» **WHAT IS BEING ASKED**
Using the material below, print a verbatim copy of every line from the one containing "right knee: (61, 244)" through the one containing "left ankle: (80, 230)", inclusive, and omit the pictures.

» **PROVIDED INFORMATION**

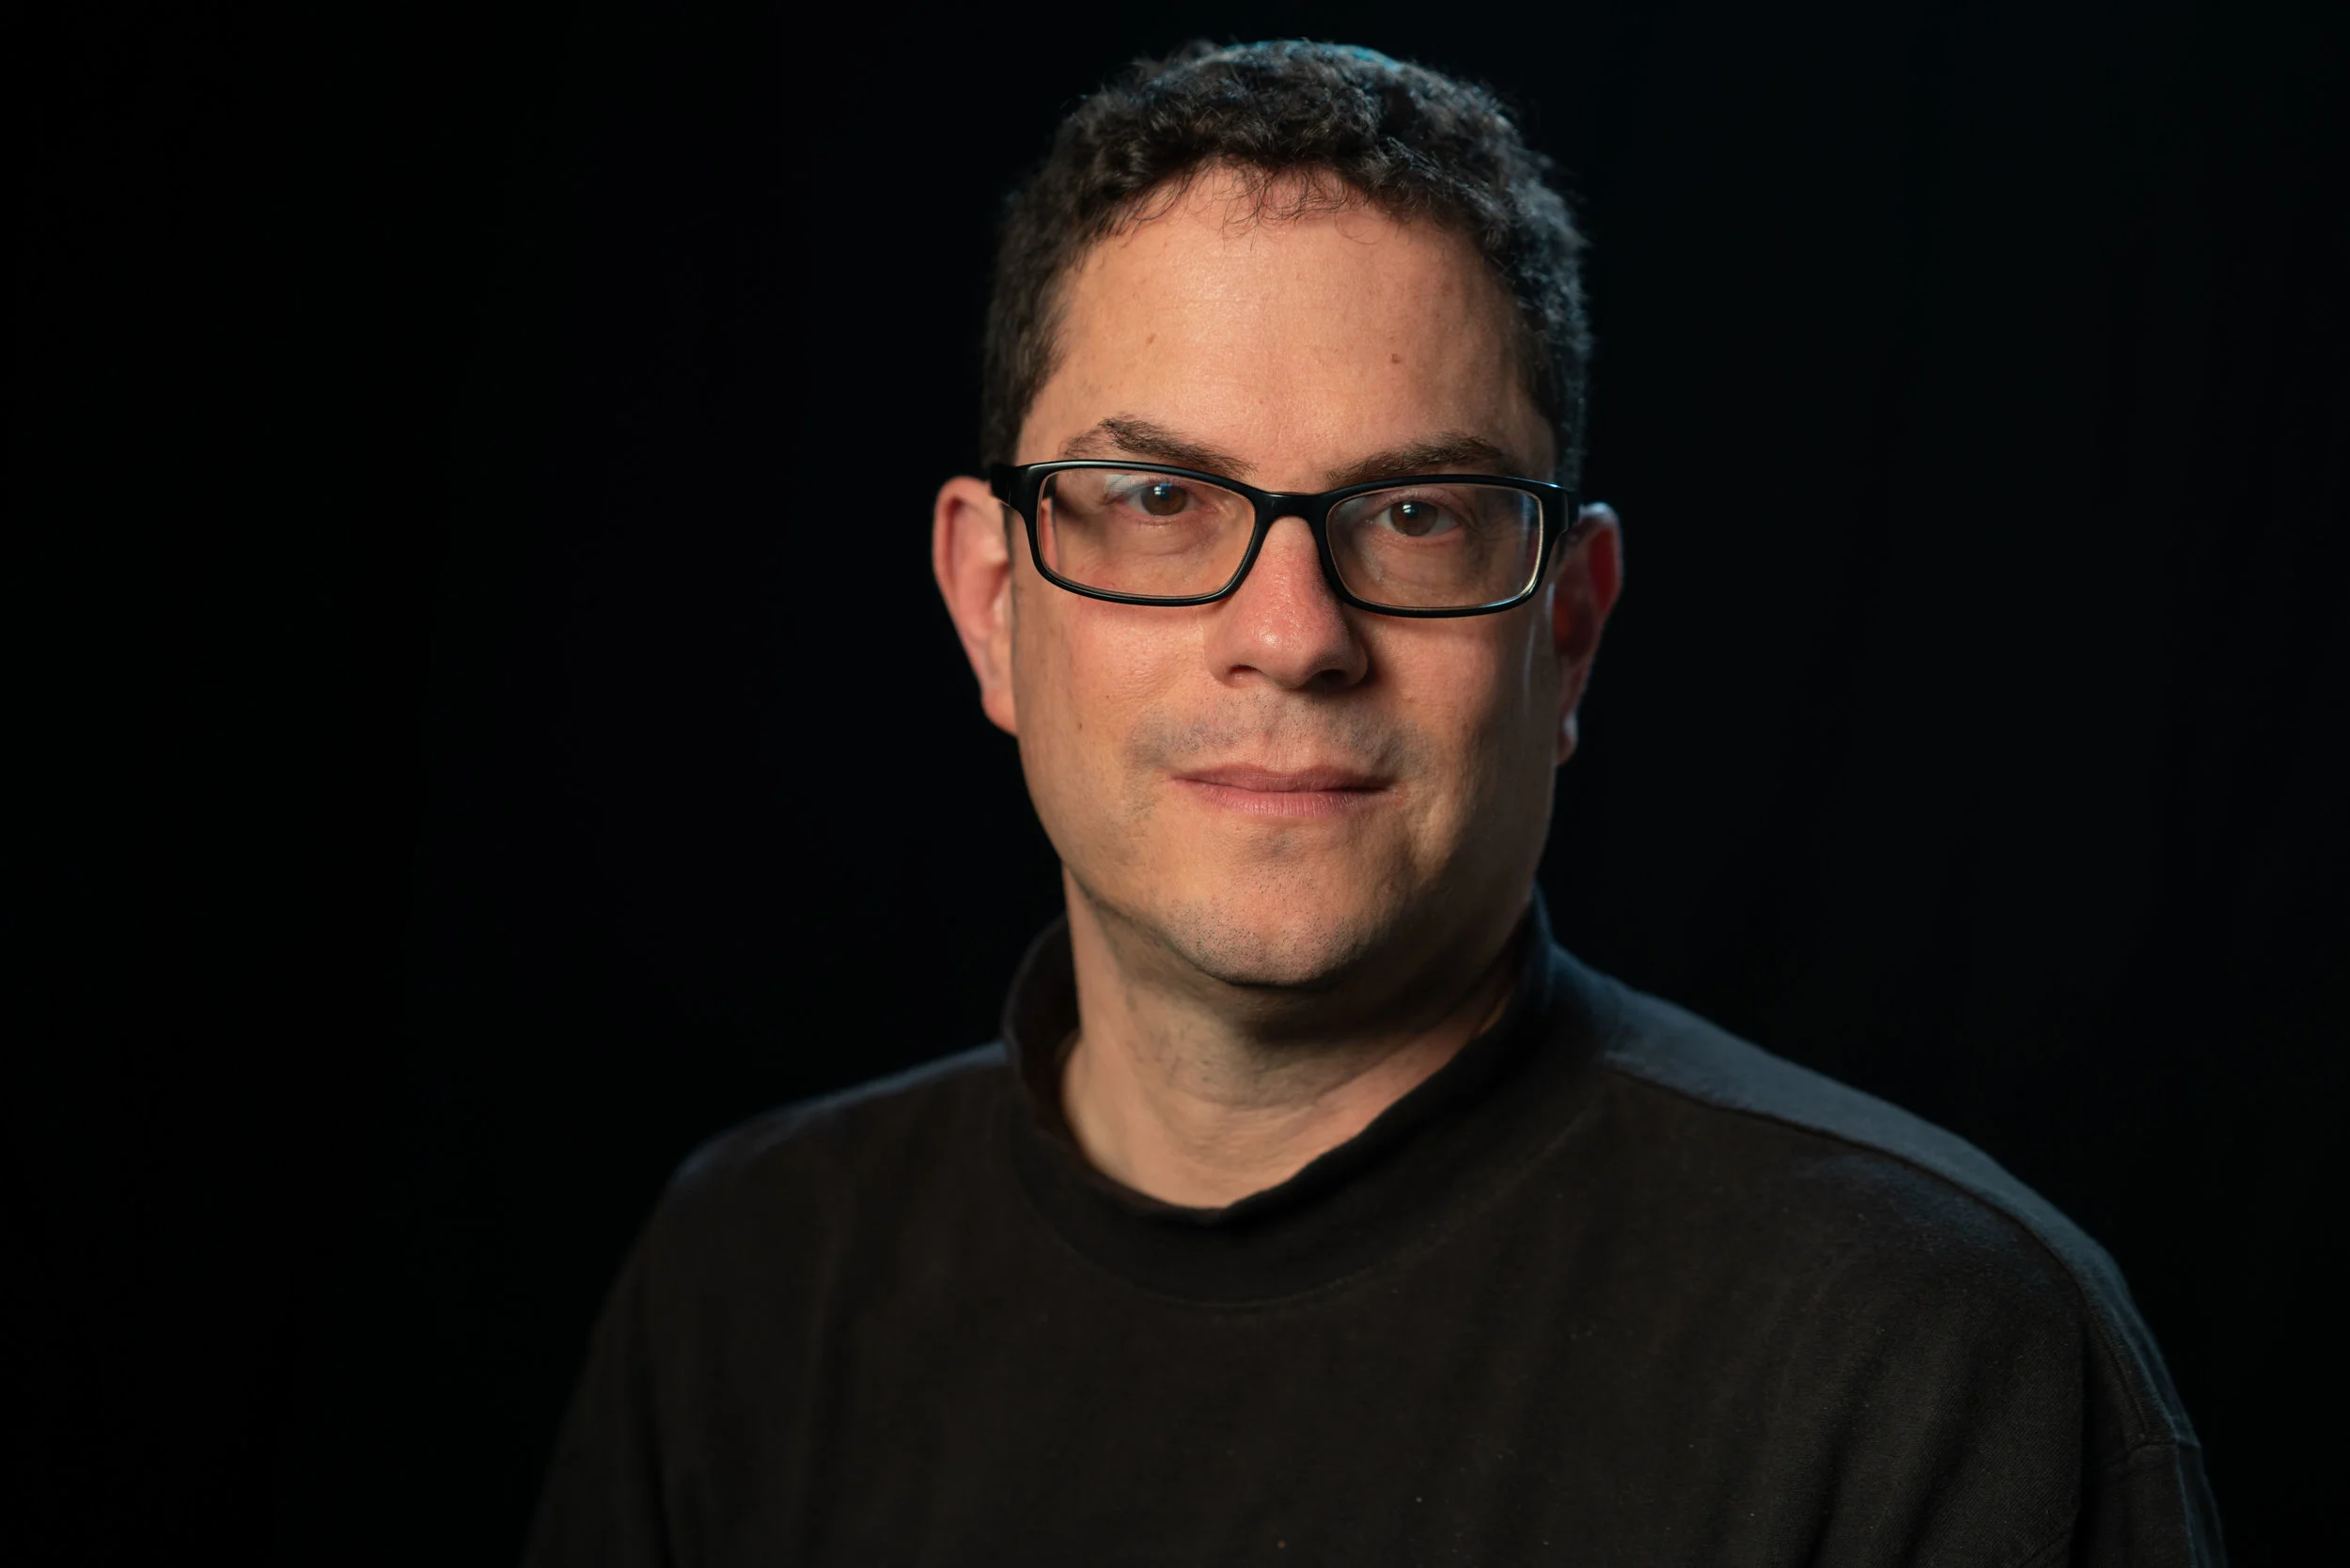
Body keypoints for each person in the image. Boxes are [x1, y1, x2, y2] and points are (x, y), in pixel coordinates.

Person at [525, 40, 2221, 1565]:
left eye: (1416, 516)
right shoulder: (748, 1279)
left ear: (1567, 634)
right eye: (1159, 498)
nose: (1292, 636)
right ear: (991, 604)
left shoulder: (1929, 1346)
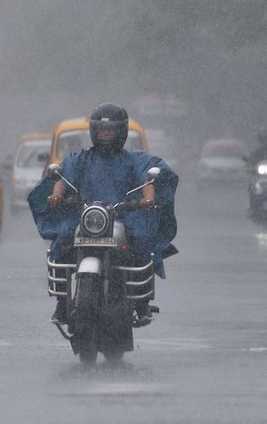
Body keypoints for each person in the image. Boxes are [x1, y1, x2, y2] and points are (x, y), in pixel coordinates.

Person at [28, 103, 178, 326]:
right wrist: (57, 195)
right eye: (101, 131)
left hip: (124, 217)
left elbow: (148, 177)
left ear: (121, 132)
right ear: (93, 132)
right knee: (61, 244)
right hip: (88, 217)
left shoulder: (133, 159)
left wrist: (148, 199)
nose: (105, 135)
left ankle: (141, 302)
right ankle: (61, 303)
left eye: (110, 131)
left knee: (143, 241)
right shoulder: (80, 159)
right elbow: (61, 177)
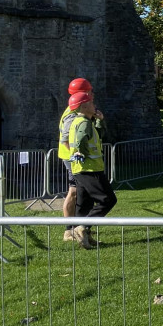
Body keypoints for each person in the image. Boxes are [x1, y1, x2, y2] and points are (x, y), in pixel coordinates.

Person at [57, 78, 106, 241]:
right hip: (73, 159)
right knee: (74, 192)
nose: (92, 94)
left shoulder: (79, 110)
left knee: (82, 194)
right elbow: (66, 139)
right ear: (83, 93)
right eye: (90, 91)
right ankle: (69, 230)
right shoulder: (72, 114)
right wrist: (79, 155)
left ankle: (80, 230)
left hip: (76, 159)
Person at [66, 91, 116, 248]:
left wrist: (100, 121)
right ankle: (82, 228)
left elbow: (98, 136)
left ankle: (84, 238)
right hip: (89, 169)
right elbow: (81, 140)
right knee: (108, 200)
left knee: (85, 204)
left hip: (81, 169)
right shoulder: (84, 123)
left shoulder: (83, 121)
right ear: (85, 106)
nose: (95, 105)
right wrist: (81, 152)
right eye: (92, 103)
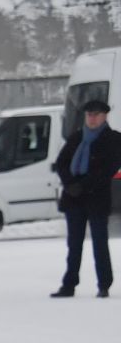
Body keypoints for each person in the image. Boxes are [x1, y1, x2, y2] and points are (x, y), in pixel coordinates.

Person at [50, 97, 121, 298]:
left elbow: (108, 169)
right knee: (74, 244)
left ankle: (104, 285)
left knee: (100, 243)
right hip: (74, 198)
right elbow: (62, 162)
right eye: (89, 114)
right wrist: (70, 184)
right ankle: (69, 284)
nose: (91, 118)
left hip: (96, 198)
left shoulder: (114, 139)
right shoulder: (77, 138)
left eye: (96, 115)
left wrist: (83, 185)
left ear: (104, 116)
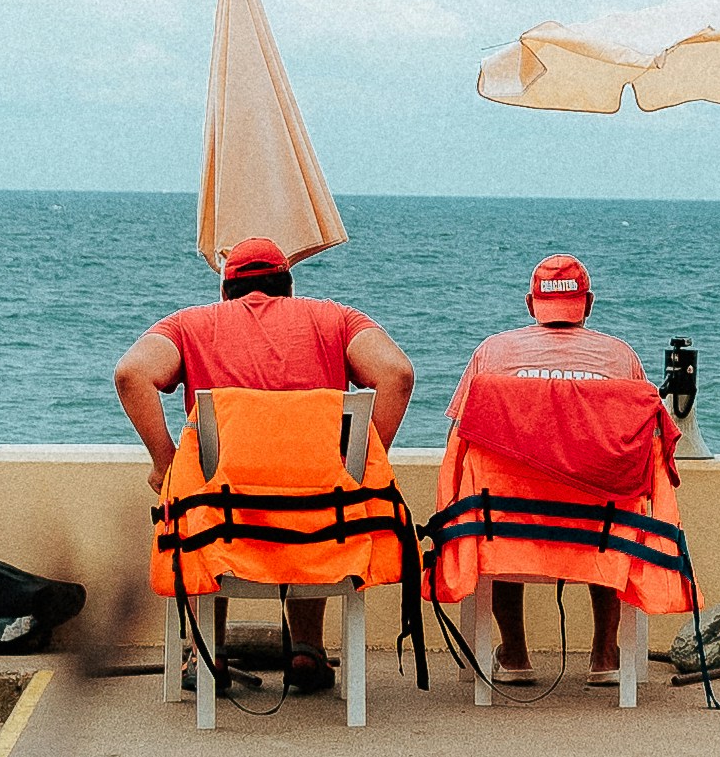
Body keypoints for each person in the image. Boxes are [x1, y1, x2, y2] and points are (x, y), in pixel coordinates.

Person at [117, 244, 415, 694]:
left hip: (224, 522)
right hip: (321, 517)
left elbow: (130, 373)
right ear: (289, 289)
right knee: (317, 504)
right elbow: (397, 372)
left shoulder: (189, 324)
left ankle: (206, 653)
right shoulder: (336, 318)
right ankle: (307, 650)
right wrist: (357, 468)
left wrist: (165, 462)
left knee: (199, 501)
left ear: (225, 291)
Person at [456, 255, 666, 686]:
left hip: (510, 528)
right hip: (599, 529)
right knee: (613, 505)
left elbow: (461, 439)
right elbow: (648, 447)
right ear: (587, 303)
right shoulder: (620, 357)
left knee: (499, 502)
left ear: (531, 304)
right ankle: (606, 654)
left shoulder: (492, 353)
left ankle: (514, 656)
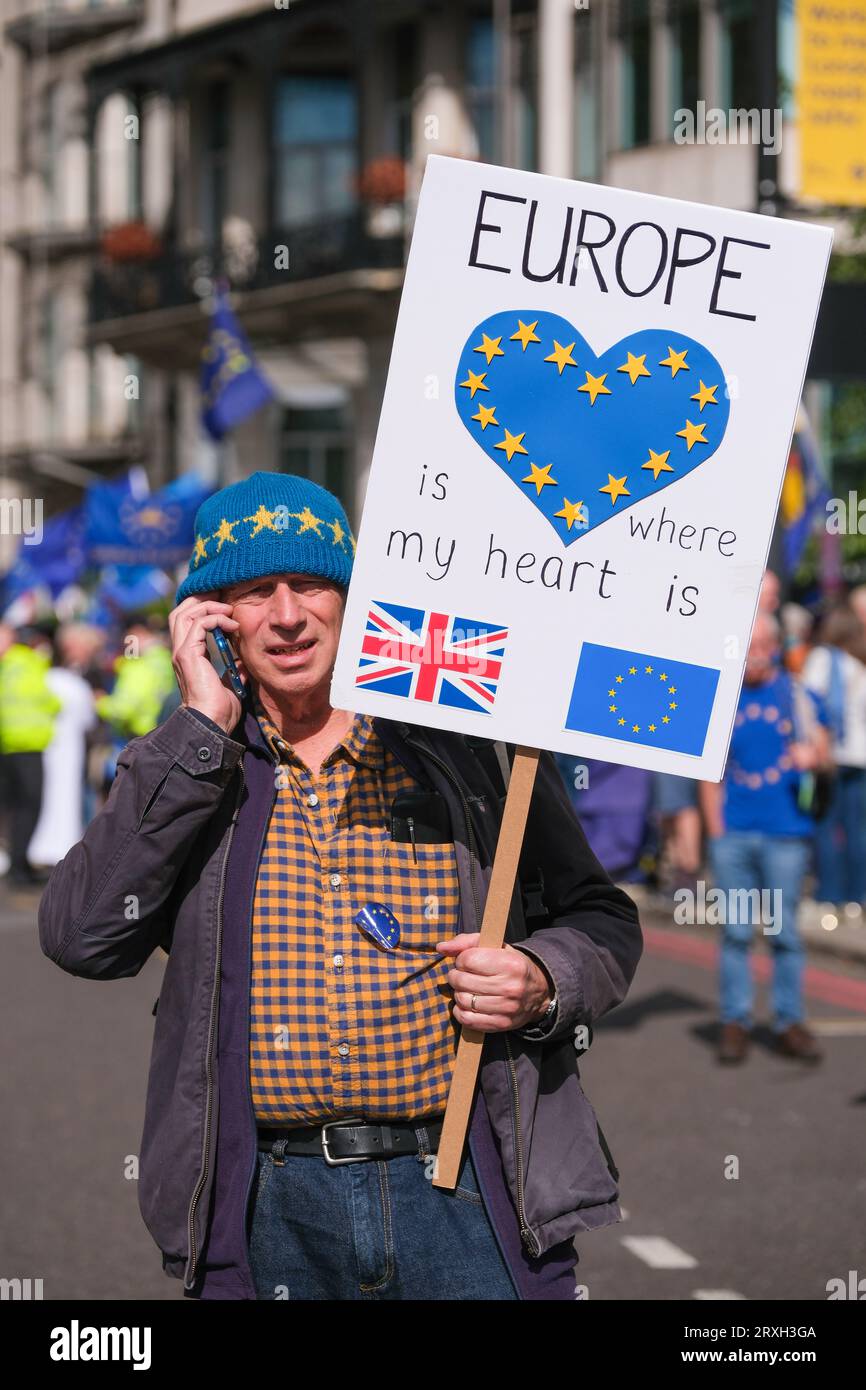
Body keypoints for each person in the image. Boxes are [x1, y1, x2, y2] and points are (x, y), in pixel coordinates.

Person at [38, 472, 643, 1302]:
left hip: (466, 1191)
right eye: (255, 592)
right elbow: (82, 937)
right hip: (268, 1211)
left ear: (354, 598)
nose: (287, 616)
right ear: (211, 622)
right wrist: (199, 729)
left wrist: (542, 981)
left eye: (311, 583)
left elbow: (601, 919)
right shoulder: (186, 766)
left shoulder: (469, 747)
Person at [699, 612, 830, 1066]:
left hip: (785, 835)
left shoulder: (799, 697)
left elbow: (829, 756)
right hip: (734, 835)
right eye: (745, 646)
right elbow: (708, 774)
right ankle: (736, 1021)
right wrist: (717, 833)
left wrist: (815, 756)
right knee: (736, 933)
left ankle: (788, 1021)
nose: (753, 654)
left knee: (783, 933)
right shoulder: (722, 699)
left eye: (760, 645)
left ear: (775, 646)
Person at [802, 601, 866, 909]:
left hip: (832, 755)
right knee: (856, 830)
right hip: (860, 757)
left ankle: (829, 893)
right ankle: (858, 895)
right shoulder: (859, 664)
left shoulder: (821, 659)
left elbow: (808, 700)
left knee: (826, 825)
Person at [27, 626, 97, 867]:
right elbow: (89, 717)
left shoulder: (47, 680)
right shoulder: (74, 683)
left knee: (53, 796)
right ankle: (60, 846)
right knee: (68, 797)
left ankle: (43, 847)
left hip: (50, 745)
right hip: (70, 747)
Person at [0, 623, 61, 887]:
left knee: (11, 806)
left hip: (7, 745)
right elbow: (51, 700)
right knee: (29, 807)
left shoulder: (7, 665)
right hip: (29, 745)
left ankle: (17, 862)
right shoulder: (32, 663)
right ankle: (18, 866)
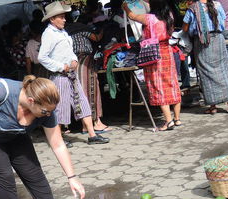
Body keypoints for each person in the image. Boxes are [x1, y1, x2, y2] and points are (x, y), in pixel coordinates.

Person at [38, 1, 109, 145]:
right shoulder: (49, 34)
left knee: (82, 102)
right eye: (61, 17)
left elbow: (69, 50)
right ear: (52, 19)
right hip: (60, 76)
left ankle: (92, 134)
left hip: (71, 74)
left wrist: (74, 60)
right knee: (60, 107)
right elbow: (42, 57)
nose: (65, 19)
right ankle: (58, 139)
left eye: (64, 16)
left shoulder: (62, 31)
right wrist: (60, 66)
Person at [124, 0, 182, 130]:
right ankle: (177, 118)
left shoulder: (149, 18)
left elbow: (132, 16)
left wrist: (126, 7)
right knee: (172, 83)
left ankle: (168, 121)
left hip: (154, 53)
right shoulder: (170, 17)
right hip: (167, 50)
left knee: (158, 85)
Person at [183, 0, 228, 115]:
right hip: (218, 39)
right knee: (223, 70)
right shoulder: (217, 5)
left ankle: (213, 106)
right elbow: (224, 22)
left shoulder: (192, 8)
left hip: (202, 42)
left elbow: (185, 28)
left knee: (206, 73)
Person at [65, 14, 111, 134]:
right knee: (91, 89)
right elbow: (96, 38)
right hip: (84, 60)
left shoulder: (64, 32)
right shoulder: (81, 27)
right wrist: (103, 29)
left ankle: (85, 125)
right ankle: (96, 123)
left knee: (79, 92)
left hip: (72, 63)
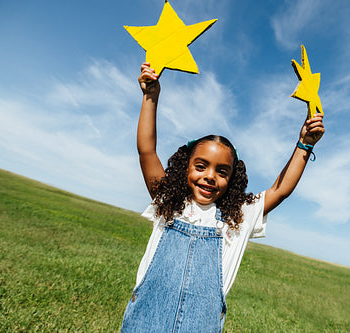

» **RESULT**
right knee: (61, 244)
right hip: (88, 217)
left shoulder: (133, 159)
left wrist: (148, 199)
nose: (105, 135)
left ankle: (141, 302)
right ankle: (61, 303)
left eye: (110, 131)
left knee: (143, 241)
right shoulder: (80, 159)
right elbow: (61, 177)
Body keypoints for each person in the image. Boxes are [x1, y1, x2, y2] and points are (x, y), in pixel coordinates.

Person at [57, 78, 106, 241]:
right hip: (73, 159)
right knee: (74, 192)
nose: (92, 94)
left shoulder: (79, 110)
left knee: (82, 194)
right elbow: (66, 139)
right ear: (83, 93)
right eye: (90, 91)
right ankle: (69, 230)
right shoulder: (72, 114)
right wrist: (79, 155)
left ankle: (80, 230)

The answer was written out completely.